Running the code again we are almost there. UI never locks up, rectangles get green one-by-one and interestingly enough there’s a random order in which the rectangles get done. But that’s only natural, given that we kick off a number of tasks that run in parallel, and it’s non-determistic.

So, can we scale this code out to run on multiple cores and get this code done.

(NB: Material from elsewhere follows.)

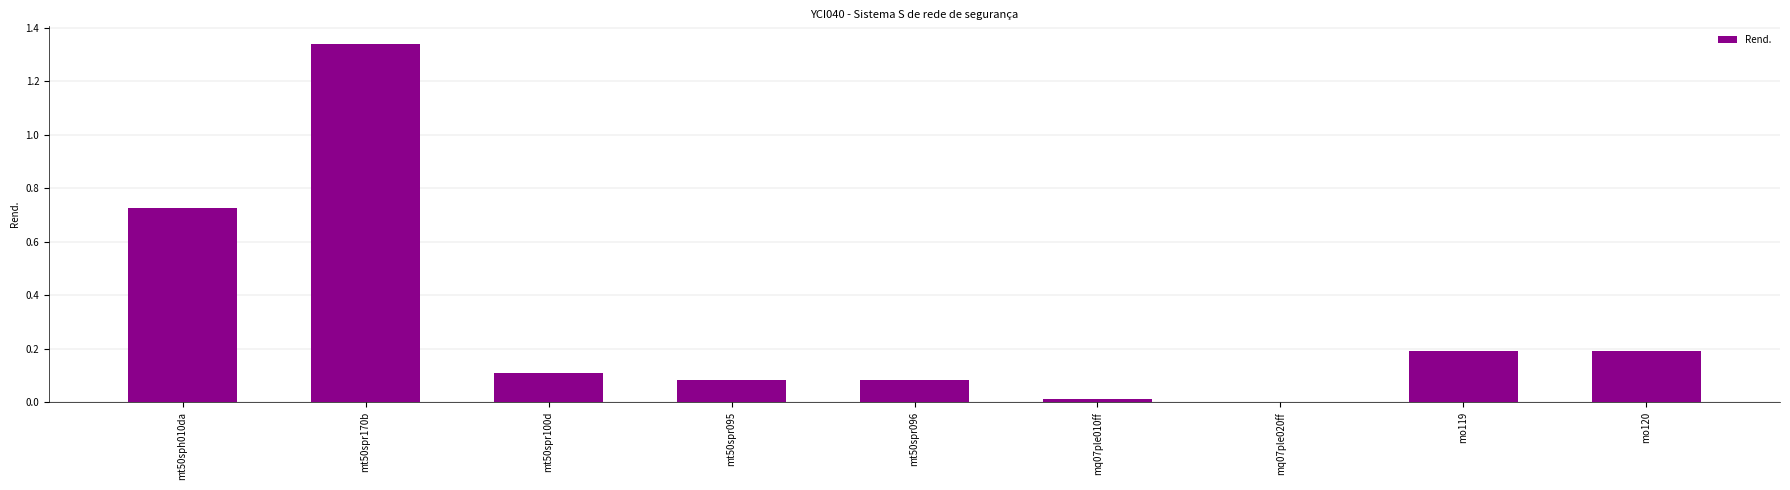

Are the bars horizontal?

No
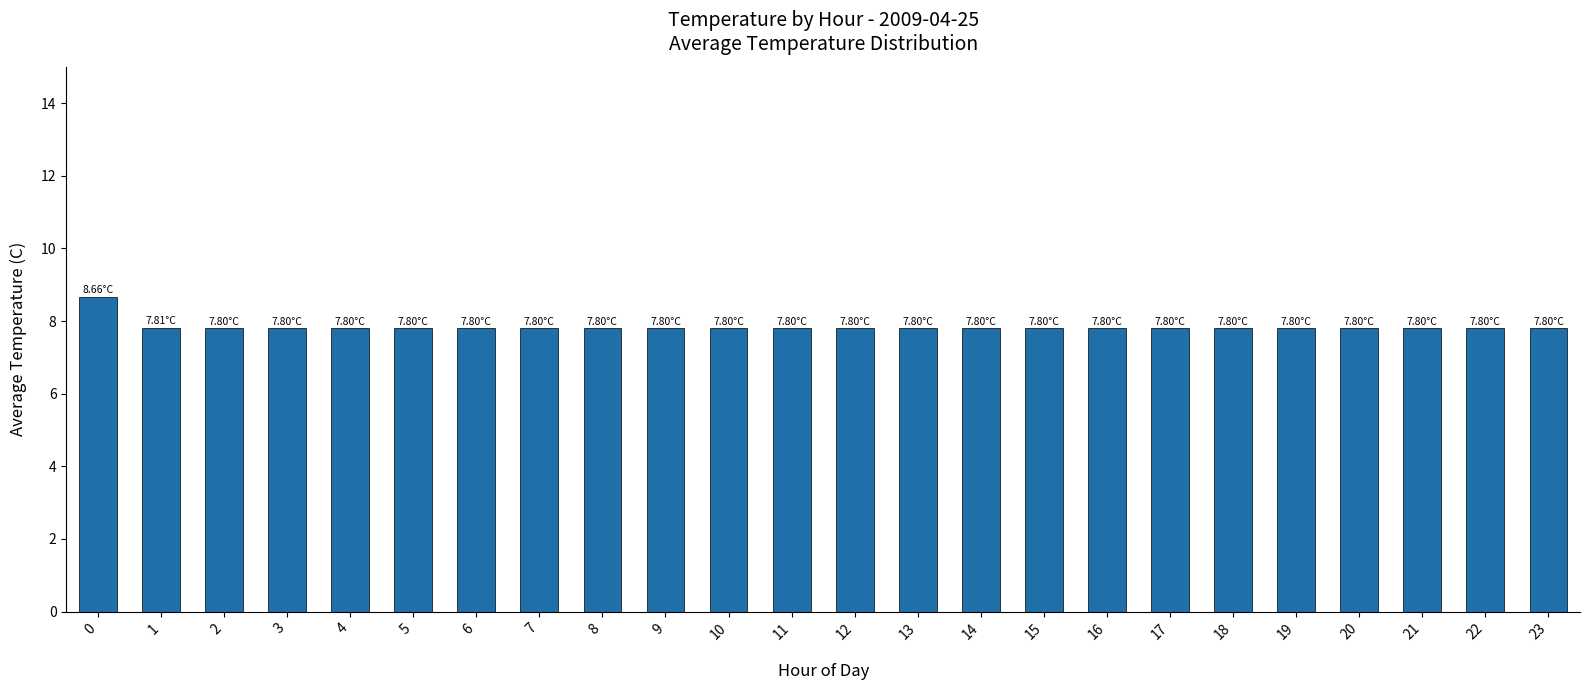

Approximately how many times larger is the value at 5 compared to 15?

1.0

Yes, we can, let’s revisit the pi() function and see why it’s suboptimal:

     private double _pivalue;
    public double pi()
    {
        lock (this)
        {
            double epsilon = 0.0000001;
            double delta = 10;
            int k = 1;
            _pivalue = 0;

            while (delta > epsilon)
            {
                _pivalue += Math.Pow(-1, (k + 1)) / (2 * k - 1);
                delta = Math.Abs((4 * _pivalue) - realPi);
                k++;
            }
            _pivalue = 4 * _pivalue;
            return _pivalue;
        }
    }

The problem was that the function was using a shared state ( _piValue) for both read and write access. The need to guard the shared states from concurrent reading and Writing makes the code very suboptimal. The solution in this case (and in all such cases)is  to minimize or even completely remove any shared state that we need write access to. In this case it simple, convert the member variable _piValue to a local variable inside the pi() function instead. Something like this:

     public double pi()
    {
        double epsilon = 0.0000001;
        double delta = 10;
        int k = 1;
        double pivalue = 0;

        while (delta > epsilon)
        {
            pivalue += Math.Pow(-1, (k + 1)) / (2 * k - 1);
            delta = Math.Abs((4 * pivalue) - realPi);
            k++;
        }
        pivalue = 4 * pivalue;
        return pivalue;
    }

Yes! Running the code again we get the expected result. UI is still responsive, the code completes much faster and we can visually see the rectangles go green concurrently. Mission accomplished.

Summary

We hope we have provided you with some insight into how you can scale out your workload on all available cores. Also, we hope that we have pointed out some common pitfalls and some hard-to-fix issues that can show up. The parallel and asynchronous World is sure an exciting and surprising one!